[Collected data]
=== Begin Enclosure ===
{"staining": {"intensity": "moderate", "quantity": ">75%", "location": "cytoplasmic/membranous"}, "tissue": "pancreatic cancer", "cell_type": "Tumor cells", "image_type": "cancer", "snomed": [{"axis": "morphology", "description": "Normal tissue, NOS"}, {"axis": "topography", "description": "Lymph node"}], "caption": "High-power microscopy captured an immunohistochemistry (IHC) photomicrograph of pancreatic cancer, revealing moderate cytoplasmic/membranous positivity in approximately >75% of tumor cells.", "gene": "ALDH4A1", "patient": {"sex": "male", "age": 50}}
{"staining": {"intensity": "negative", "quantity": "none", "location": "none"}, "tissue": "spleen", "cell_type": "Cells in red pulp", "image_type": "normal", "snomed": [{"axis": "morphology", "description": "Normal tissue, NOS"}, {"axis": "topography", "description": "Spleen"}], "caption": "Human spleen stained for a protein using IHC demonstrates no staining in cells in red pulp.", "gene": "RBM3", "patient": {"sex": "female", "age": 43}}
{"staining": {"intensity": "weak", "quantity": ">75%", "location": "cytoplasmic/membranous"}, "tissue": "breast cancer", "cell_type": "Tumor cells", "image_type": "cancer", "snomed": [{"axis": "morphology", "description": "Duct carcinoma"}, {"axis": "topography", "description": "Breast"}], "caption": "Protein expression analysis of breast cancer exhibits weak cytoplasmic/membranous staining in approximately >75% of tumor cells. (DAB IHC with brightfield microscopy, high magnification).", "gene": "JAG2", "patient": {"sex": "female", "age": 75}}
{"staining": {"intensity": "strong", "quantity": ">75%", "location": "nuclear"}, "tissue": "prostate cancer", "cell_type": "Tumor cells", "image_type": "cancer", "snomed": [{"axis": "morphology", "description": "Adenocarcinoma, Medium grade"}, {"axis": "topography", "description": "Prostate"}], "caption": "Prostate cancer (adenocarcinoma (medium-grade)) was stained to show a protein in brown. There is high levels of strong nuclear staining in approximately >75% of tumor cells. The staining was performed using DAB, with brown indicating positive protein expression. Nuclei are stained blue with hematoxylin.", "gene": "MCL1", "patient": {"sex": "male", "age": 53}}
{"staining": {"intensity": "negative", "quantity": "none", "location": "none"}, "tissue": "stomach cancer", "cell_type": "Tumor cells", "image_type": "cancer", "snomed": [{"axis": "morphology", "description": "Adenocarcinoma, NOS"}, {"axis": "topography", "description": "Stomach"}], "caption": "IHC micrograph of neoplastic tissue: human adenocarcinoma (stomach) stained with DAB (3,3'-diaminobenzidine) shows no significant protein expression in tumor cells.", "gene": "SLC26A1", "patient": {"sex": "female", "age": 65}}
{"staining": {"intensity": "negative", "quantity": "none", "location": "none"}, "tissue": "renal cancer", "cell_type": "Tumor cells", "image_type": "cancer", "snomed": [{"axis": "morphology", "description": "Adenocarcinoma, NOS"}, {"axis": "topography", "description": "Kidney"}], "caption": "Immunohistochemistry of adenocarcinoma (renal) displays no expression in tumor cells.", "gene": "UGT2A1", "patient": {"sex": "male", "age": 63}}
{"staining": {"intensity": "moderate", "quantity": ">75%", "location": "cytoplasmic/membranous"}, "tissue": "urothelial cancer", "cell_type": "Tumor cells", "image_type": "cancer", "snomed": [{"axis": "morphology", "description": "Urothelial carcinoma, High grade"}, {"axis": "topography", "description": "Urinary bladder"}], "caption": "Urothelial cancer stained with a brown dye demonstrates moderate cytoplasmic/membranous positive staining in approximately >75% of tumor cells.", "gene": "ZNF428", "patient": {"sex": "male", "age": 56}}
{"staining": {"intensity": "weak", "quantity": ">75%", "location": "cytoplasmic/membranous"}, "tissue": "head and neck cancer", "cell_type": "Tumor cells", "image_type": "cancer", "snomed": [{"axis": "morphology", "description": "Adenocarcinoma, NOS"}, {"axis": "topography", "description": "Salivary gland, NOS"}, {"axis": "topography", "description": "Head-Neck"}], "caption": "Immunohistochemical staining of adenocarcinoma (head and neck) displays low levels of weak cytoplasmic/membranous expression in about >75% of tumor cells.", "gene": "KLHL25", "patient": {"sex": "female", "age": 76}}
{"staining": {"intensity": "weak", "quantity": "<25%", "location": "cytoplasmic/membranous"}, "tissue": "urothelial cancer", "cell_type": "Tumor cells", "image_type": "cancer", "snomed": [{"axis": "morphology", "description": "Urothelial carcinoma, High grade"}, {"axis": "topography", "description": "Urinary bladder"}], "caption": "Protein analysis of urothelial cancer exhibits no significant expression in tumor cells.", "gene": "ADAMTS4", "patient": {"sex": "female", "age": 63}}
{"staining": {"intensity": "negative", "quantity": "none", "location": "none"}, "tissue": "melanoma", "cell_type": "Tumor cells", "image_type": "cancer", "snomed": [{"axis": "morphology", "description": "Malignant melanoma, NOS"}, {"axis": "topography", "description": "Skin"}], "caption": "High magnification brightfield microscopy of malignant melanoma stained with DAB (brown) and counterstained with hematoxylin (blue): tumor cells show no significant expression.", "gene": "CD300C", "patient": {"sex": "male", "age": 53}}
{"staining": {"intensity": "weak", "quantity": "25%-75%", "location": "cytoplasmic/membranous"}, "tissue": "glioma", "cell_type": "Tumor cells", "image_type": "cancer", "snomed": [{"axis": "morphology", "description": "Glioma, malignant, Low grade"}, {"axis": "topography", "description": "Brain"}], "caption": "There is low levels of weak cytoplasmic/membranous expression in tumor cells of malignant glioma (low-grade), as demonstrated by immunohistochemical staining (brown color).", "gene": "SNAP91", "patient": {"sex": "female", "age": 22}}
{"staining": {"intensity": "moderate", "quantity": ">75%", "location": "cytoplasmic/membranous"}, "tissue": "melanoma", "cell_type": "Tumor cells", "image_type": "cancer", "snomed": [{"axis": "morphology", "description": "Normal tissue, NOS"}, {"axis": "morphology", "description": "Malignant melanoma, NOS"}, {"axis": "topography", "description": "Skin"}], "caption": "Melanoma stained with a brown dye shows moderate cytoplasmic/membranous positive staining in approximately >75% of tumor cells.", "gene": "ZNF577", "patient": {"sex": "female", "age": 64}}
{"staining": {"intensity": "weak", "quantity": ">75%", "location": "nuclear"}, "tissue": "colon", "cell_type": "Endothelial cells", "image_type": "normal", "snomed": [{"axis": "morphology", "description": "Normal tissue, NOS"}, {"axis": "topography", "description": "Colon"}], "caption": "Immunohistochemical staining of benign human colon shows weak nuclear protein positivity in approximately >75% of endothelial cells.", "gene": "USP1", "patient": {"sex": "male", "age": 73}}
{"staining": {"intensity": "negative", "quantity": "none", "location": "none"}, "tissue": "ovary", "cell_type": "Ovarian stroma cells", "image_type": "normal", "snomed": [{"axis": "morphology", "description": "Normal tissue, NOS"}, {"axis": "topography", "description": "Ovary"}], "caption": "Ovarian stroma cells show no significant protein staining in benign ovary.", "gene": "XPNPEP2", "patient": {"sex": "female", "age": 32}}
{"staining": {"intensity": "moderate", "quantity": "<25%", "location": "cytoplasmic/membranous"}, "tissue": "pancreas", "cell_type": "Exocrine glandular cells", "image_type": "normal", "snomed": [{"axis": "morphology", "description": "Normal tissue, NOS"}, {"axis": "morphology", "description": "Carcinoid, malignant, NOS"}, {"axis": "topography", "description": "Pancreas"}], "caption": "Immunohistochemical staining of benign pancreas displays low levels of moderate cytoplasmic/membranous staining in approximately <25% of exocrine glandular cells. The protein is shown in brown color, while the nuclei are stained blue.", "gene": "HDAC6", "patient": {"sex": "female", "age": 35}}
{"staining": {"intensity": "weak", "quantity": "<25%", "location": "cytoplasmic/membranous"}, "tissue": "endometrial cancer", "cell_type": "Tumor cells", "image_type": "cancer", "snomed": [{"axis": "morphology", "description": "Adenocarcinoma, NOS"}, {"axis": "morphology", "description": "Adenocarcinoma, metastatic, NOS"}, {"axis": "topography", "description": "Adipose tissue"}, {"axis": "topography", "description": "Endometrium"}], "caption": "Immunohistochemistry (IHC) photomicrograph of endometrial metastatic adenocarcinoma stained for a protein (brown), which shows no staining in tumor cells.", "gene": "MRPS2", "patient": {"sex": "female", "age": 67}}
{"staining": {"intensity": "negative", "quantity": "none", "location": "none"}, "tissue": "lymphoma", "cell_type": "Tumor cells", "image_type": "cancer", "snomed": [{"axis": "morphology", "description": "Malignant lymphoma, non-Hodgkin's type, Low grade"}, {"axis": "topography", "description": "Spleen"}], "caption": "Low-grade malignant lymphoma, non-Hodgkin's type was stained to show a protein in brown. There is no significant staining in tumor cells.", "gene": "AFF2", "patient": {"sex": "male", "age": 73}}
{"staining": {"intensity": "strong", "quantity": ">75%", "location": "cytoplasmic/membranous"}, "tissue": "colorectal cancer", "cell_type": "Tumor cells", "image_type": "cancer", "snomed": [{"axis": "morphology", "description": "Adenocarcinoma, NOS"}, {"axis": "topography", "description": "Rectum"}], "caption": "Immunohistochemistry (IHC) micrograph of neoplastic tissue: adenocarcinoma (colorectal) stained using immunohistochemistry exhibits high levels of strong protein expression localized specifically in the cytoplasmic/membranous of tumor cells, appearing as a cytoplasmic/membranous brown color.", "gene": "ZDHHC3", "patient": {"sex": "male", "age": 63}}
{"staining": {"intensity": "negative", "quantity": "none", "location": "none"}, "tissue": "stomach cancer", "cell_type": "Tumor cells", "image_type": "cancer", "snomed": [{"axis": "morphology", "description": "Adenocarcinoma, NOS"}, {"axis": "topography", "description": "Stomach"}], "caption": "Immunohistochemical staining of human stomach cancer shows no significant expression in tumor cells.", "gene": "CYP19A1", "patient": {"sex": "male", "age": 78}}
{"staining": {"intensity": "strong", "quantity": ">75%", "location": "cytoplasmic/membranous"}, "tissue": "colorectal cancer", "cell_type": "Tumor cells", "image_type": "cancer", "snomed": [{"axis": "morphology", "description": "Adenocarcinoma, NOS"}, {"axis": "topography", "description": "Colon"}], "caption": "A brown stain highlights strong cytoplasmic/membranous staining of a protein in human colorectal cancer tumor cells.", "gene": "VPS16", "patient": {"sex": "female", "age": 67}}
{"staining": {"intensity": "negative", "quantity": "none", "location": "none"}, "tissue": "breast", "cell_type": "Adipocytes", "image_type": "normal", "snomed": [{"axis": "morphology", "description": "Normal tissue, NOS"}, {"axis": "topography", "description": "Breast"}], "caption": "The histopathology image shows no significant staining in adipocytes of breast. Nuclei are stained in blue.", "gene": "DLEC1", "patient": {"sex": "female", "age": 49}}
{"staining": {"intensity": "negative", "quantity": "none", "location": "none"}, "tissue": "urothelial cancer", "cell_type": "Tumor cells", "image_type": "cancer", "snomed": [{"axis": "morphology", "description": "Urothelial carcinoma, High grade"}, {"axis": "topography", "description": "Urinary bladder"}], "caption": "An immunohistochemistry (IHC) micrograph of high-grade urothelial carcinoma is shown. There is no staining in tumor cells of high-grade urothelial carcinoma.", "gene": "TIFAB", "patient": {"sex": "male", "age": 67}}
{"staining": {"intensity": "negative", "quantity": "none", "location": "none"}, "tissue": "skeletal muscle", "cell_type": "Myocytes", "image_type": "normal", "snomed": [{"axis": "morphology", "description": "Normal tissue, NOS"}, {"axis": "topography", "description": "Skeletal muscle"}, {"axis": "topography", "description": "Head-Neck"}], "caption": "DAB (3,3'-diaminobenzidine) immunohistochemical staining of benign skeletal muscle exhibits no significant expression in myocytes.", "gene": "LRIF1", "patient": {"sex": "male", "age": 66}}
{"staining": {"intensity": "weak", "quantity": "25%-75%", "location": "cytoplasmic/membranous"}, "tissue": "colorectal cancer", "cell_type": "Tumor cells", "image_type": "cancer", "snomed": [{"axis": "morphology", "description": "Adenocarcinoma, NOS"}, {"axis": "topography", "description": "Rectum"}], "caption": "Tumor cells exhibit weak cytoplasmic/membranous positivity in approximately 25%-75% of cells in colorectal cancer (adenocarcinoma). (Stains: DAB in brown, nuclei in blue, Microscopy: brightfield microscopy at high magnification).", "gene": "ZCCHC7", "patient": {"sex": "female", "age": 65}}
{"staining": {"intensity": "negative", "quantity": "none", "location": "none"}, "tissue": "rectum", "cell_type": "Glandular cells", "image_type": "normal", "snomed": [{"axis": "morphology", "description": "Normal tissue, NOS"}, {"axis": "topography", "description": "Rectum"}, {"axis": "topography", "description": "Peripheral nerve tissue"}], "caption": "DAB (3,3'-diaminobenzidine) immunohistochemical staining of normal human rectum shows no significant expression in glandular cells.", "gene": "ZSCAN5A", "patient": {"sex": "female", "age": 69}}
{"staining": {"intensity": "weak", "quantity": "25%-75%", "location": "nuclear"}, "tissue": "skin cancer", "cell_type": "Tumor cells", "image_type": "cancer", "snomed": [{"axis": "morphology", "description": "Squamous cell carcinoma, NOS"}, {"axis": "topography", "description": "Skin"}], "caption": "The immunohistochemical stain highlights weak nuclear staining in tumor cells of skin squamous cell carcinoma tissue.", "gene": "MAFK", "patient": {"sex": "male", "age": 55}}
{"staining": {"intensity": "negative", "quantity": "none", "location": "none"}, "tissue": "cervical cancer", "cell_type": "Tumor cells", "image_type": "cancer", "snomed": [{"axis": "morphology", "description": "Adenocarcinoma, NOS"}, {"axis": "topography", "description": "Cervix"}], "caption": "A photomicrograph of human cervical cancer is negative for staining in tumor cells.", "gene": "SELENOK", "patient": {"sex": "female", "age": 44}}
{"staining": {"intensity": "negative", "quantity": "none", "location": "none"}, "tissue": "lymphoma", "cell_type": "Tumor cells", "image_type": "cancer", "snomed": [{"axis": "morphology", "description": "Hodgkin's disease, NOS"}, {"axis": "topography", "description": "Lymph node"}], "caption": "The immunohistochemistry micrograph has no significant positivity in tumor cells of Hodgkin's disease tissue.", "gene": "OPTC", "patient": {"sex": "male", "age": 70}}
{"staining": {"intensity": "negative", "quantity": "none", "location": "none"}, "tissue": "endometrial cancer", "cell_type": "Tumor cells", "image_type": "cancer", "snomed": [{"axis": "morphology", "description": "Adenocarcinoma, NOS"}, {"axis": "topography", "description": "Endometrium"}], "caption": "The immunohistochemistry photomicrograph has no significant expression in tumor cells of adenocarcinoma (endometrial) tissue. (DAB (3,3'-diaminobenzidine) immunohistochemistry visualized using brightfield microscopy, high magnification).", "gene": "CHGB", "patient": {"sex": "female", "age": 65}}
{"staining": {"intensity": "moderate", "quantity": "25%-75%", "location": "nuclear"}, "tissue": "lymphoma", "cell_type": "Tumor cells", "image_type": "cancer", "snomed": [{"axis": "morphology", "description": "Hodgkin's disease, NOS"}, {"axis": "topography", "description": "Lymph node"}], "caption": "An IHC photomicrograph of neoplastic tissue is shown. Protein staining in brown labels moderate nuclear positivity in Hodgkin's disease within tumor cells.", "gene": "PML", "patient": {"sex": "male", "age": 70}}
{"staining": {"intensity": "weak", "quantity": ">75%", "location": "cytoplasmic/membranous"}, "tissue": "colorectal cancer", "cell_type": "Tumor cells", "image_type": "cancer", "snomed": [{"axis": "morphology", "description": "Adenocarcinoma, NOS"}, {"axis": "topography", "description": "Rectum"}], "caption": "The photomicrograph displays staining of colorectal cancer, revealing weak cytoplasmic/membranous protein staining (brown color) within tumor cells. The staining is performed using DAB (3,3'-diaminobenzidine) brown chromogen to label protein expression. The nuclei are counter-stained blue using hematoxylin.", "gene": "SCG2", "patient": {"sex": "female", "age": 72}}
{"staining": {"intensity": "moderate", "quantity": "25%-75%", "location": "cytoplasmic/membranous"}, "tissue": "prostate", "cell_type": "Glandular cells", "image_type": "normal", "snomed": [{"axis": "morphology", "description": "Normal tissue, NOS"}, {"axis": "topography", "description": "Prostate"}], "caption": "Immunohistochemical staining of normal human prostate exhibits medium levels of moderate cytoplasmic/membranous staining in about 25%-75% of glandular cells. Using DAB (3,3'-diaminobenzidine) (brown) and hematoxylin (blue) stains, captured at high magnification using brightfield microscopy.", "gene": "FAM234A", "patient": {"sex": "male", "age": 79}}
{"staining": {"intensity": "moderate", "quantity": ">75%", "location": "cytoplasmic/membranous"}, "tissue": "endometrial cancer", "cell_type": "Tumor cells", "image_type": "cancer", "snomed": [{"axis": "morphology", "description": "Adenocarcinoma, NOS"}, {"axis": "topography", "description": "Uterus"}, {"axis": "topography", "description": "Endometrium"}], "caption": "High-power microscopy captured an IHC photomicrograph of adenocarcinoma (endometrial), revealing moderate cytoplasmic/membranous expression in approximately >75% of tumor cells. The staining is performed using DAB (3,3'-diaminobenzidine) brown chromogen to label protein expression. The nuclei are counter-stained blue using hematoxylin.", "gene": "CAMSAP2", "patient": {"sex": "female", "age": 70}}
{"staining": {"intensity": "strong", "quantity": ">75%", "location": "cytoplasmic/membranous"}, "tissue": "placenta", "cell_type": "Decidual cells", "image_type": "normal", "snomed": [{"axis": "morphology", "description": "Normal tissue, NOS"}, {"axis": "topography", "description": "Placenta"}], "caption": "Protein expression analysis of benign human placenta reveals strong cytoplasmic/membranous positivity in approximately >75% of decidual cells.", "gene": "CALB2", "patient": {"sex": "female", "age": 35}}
=== End Enclosure ===
-- WHAT IS BEING ASKED --
Out of the entries above, write out only the lines between the line holding "non-Hodgkin's type, Low" and the line holding "neoplastic tissue: adenocarcinoma", inclusive, each exactly as given.

-- RESPONSE AREA --
{"staining": {"intensity": "negative", "quantity": "none", "location": "none"}, "tissue": "lymphoma", "cell_type": "Tumor cells", "image_type": "cancer", "snomed": [{"axis": "morphology", "description": "Malignant lymphoma, non-Hodgkin's type, Low grade"}, {"axis": "topography", "description": "Spleen"}], "caption": "Low-grade malignant lymphoma, non-Hodgkin's type was stained to show a protein in brown. There is no significant staining in tumor cells.", "gene": "AFF2", "patient": {"sex": "male", "age": 73}}
{"staining": {"intensity": "strong", "quantity": ">75%", "location": "cytoplasmic/membranous"}, "tissue": "colorectal cancer", "cell_type": "Tumor cells", "image_type": "cancer", "snomed": [{"axis": "morphology", "description": "Adenocarcinoma, NOS"}, {"axis": "topography", "description": "Rectum"}], "caption": "Immunohistochemistry (IHC) micrograph of neoplastic tissue: adenocarcinoma (colorectal) stained using immunohistochemistry exhibits high levels of strong protein expression localized specifically in the cytoplasmic/membranous of tumor cells, appearing as a cytoplasmic/membranous brown color.", "gene": "ZDHHC3", "patient": {"sex": "male", "age": 63}}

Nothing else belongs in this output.